Thursday, March 31, 2011
We had another fetal echo done last Wednesday. Its always something new, so I guess I should stop being surprised. This time the cardiologist was able to get some very good views and see a lot more of what is going on. So we can just cross out the last diagnosis and start back at square 1! Dr. Pechalski said that this is definitely a hypoplastic left heart.
If this were the straightforward problem they could do the 3 stage palliative surgery and Tristan would have an 80% chance of survival. Of course, with us, nothing seems to be simple or straightforward any more!
The problem is that, the success of this surgery is dependent on the condition, strength, and health of the right side of the heart. Trist.an’s tricuspid valve (the one that separates the right top side from the right bottom side) is dysplastic, (it leaks), and the leak has gotten worse since the last echo. The leak, or regurgitation, is causing stress on the right ventricle (lower chamber), and it has significantly enlarged (hypertrophy) since the last echo. There are measures they can take to help a regurgitating valve, but his valve is not a good candidate. The leaflets are thickened about 3x what they should be and he would need a whole valve replacement. With all of these complications, Dr. Pechalski gave him about a 50% chance of surviving the 1st surgery.

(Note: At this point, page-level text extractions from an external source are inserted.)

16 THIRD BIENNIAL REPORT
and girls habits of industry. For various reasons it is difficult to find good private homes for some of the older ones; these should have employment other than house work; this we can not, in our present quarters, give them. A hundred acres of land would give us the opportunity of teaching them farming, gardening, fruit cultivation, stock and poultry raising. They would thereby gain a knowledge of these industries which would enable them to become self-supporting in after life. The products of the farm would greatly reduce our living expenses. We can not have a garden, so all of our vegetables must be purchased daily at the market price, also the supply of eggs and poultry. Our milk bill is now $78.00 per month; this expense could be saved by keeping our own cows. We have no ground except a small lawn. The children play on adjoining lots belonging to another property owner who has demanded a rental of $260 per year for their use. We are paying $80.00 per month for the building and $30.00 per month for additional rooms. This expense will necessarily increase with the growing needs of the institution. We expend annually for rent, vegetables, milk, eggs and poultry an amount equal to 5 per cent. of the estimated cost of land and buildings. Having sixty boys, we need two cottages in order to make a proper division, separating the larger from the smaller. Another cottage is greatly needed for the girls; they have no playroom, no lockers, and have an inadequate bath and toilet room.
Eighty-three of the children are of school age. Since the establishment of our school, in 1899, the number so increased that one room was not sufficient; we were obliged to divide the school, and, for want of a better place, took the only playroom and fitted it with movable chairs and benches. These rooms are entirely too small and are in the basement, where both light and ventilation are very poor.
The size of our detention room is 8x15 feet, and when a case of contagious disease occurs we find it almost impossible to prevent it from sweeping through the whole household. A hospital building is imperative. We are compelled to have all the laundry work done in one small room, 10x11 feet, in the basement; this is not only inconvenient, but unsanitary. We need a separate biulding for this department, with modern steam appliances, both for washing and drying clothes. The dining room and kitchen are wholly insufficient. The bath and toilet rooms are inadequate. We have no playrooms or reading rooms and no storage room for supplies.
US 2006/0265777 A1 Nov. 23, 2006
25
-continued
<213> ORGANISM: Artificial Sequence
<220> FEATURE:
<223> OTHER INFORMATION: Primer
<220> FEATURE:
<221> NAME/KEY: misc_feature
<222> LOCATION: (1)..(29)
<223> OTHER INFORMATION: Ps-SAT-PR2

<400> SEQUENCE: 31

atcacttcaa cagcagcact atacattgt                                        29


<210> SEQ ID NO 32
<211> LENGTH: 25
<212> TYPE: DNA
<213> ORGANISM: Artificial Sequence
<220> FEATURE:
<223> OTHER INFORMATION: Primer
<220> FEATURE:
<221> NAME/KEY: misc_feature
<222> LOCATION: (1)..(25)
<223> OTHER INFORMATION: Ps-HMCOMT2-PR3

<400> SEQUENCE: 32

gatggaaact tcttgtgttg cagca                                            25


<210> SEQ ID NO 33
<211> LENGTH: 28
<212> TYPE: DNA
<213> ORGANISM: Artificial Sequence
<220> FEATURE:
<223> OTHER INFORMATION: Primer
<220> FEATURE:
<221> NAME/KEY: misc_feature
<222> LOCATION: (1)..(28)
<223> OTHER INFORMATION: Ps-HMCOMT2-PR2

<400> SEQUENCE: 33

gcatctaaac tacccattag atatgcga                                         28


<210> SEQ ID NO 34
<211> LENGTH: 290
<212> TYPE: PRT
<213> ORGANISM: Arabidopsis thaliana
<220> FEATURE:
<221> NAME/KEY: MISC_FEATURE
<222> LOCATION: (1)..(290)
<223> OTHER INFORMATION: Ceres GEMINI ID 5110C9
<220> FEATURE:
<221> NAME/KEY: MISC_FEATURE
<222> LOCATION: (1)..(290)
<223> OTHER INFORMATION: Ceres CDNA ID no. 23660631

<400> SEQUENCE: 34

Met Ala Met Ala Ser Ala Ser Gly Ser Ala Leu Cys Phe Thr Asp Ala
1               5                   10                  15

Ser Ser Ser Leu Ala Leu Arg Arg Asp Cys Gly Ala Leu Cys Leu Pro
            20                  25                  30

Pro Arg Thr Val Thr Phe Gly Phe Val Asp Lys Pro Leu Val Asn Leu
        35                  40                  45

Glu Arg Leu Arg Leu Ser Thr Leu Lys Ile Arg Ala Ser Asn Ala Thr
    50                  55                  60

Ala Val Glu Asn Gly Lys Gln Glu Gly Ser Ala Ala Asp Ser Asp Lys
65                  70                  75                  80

This also means that since his condition is deteriorating in utero. With the HLHS we would not have to worry about that because everything being “wired” through the umbilical cord and placenta takes the work of the left side of the heart out of the picture and it would not be until he was born that the symptoms would begin. With the right sided problems, however, stress is being put on the heart. We have a 1/3 chance that he won’t make it to birth, alive. Also, if this were only the hypoplastic left heart, his death would come as a gradual slowing of the heart, he would go to sleep and that would be it. Now we are looking at right-sided heart failure; a new born baby suffering a heart attack. I don’t even want to think about it.
We have so many questions and uncertainties about the immediate future. Now we are left to make the decision of what is best to do, based on a fallible equation of whether the risks and complications of taking him early outweigh the probability of his heart giving out before full term.
Many have asked us whether a transplant is a possibility. The problem is that neonatal hearts are so hard to come by. there are about 4000 babies on the list with an average of 70 donations a year. Primary Children’s does not typically do them because a transplant has its own whole separate list of problems and complications, and especially with a newborn. Usually they will do the first 1 or 2 surgeries of the palliation to buy time for a baby waiting for a heart, but since Trist.an is a very poor candidate, it has not been a major consideration. Plus, we would probably have to go to Denver to await a heart and have this done and the probability of making it to that point is almost non-existant.
As of right now, the c section is scheduled for October 12th but that was made before all of this came to light. If things go along as currently planned, then that will be his birthday. We have decided not to put him through the surgery with such low odds. Especially since the chance of survival will most likely keep dropping from this point. We will do 1 or 2 more echoes to make sure that this really is the way things are going. If , by some miracle, things turn around and his odds go up, then we may reconsider our decision.
As things stand we are planning to hold his funeral on Saturday the 17th of October, and this week is already starting off very hard as we have decided to use this time to plan and finalize as many of those details as possible. We hope that by doing this, we can get this part out of the way and concentrate more on celebrating and thinking about whatever little time he has here.
I am sorry this entry is so down. I wish we had better news. I just can’t believe that our news just gets worse and worse. We really need all the prayers of strength and comfort we can get right now, because I am not sure how much more Neil and I can take.
I have 2 wishes that I am praying may come true. First, I don’t want him to suffer. I hope he can die a painless death, and 2nd I just want to hold him while he’s alive. I am scared he will either not live to birth, or I won’t make it off of the OR table before he goes. That’s all I would really ask, and I will consider these to be small miracles, should they come to pass. And if they don’t then there is reason in it, and maybe someday I will know why.